> _CONSIGNES DE TRAVAIL_
a) Dans le texte sur une mère et son enfant, il y a combien de temps que l'on a posé le petit être sur le ventre de la mère ?
b) Relevez toutes les choses auxquelles la mère repense dans la phrase du texte sur une mère et son enfant qui commence par « Je repense à ».
c) Poursuivez, s'il vous plaît, le texte sur une mère et son enfant après sa dernière phrase.

> _TEXTE À LIRE_
Il me dit qu’il y a des choses que je ne peux pas comprendre, que j’ai connu le franc donc je suis un peu vieille, mais que je suis quand même une mère sympa. Il me dit qu’il est impératif que son tee shirt à tête de mort soit propre et repassé demain, que c’est troooooop important et que le tube de gel pour ses cheveux arrive à sa fin.
Je pense à ce petit être gluant que l’on a posé sur mon ventre il y a presque 12 ans de cela. Je repense à son regard intense plongé dans le mien lorsque je le nourrissais, aux larmes de joies que j’ai versées à ses premiers pas, aux nuits blanches, à nos câlins interminables, aux doutes, à l’amour si fort que j’avais l’impression que mon cœur allait exploser.
Je lui dis à quel point je l’aime.

> _DONNÉES EXTRAITES_
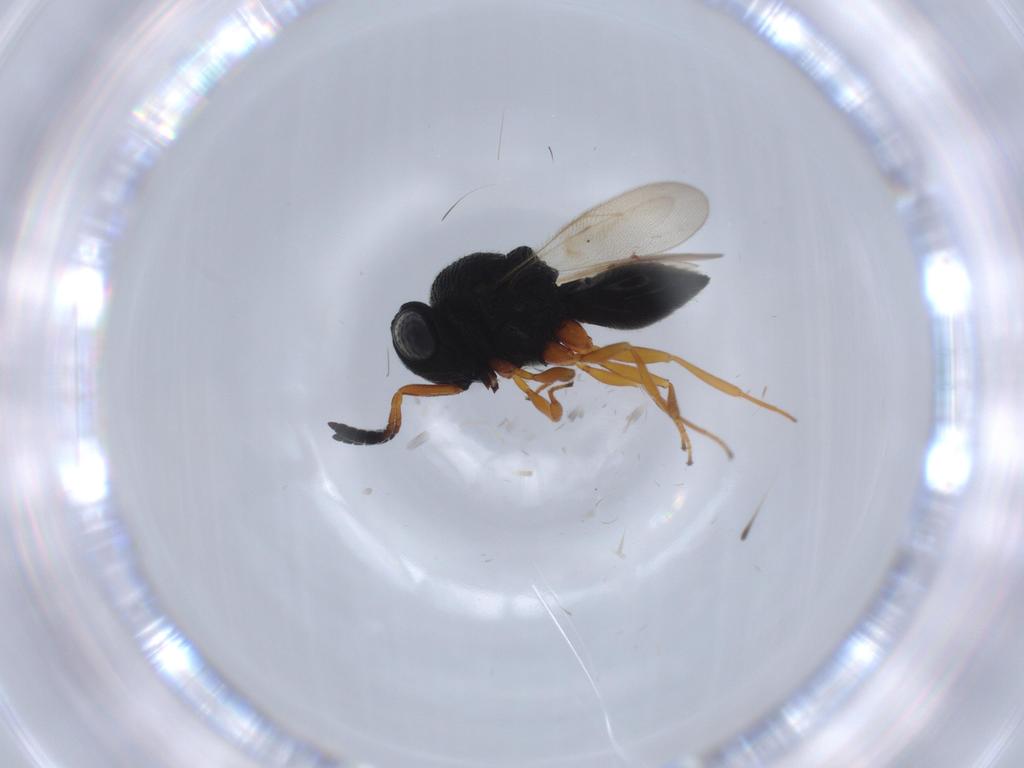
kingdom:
...
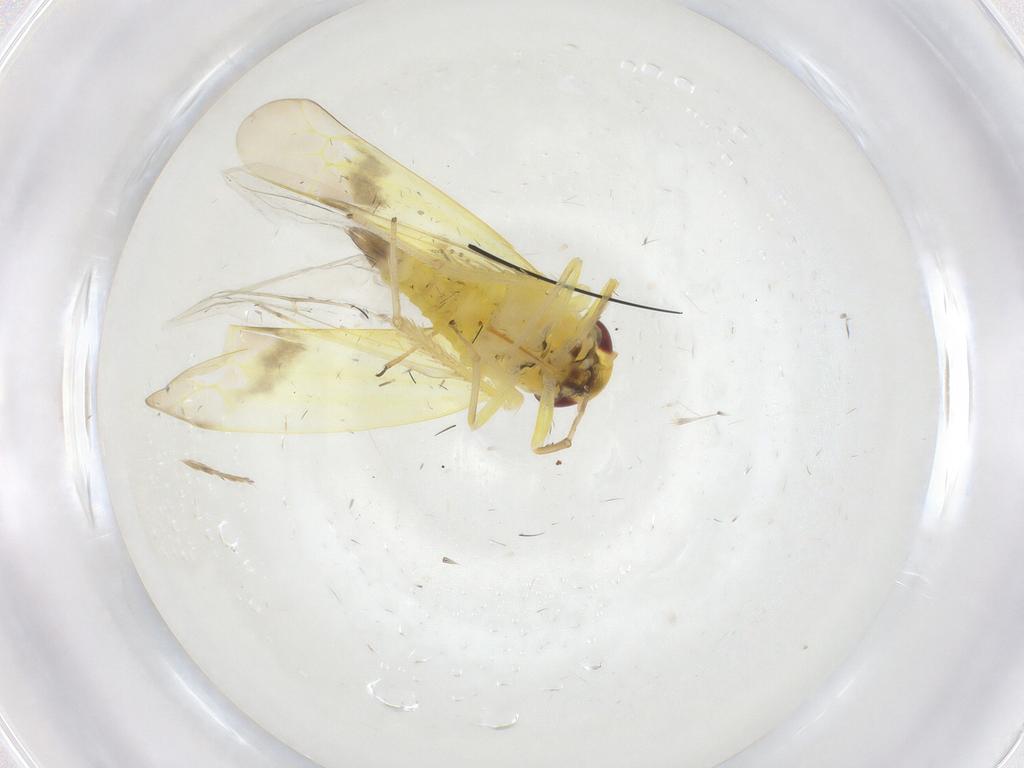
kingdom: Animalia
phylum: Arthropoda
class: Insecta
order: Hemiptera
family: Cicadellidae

> _RÉPONSES DANS L'ORDRE_
a) Il y a presque 12 ans.

b)
- son regard intense plongé dans le sien lorsqu'elle le nourrissait
- les larmes de joies versées à ses premiers pas
- les nuits blanches
- leurs câlins interminables
- les doutes
- l'amour si fort qu'elle avait l'impression que son cœur allait exploser

c)
Puis il se tait, fixe ses mains sur le clavier, un sourire se dessine aux coins de ses lèvres. Je savoure cet instant de complicité jusqu’à ce qu’une odeur nauséabonde se répande dans la pièce et qu’il explose de rire.
Je crois que mon fils est officiellement entré dans "l'age con"
Je regarde avec admiration ses petits doigts qui courent sur le clavier, à la vitesse d’un chinois qui roule un nem dans son appartement ravioli, rien ne le perturbe, il ne regarde même pas ce qu’il écrit.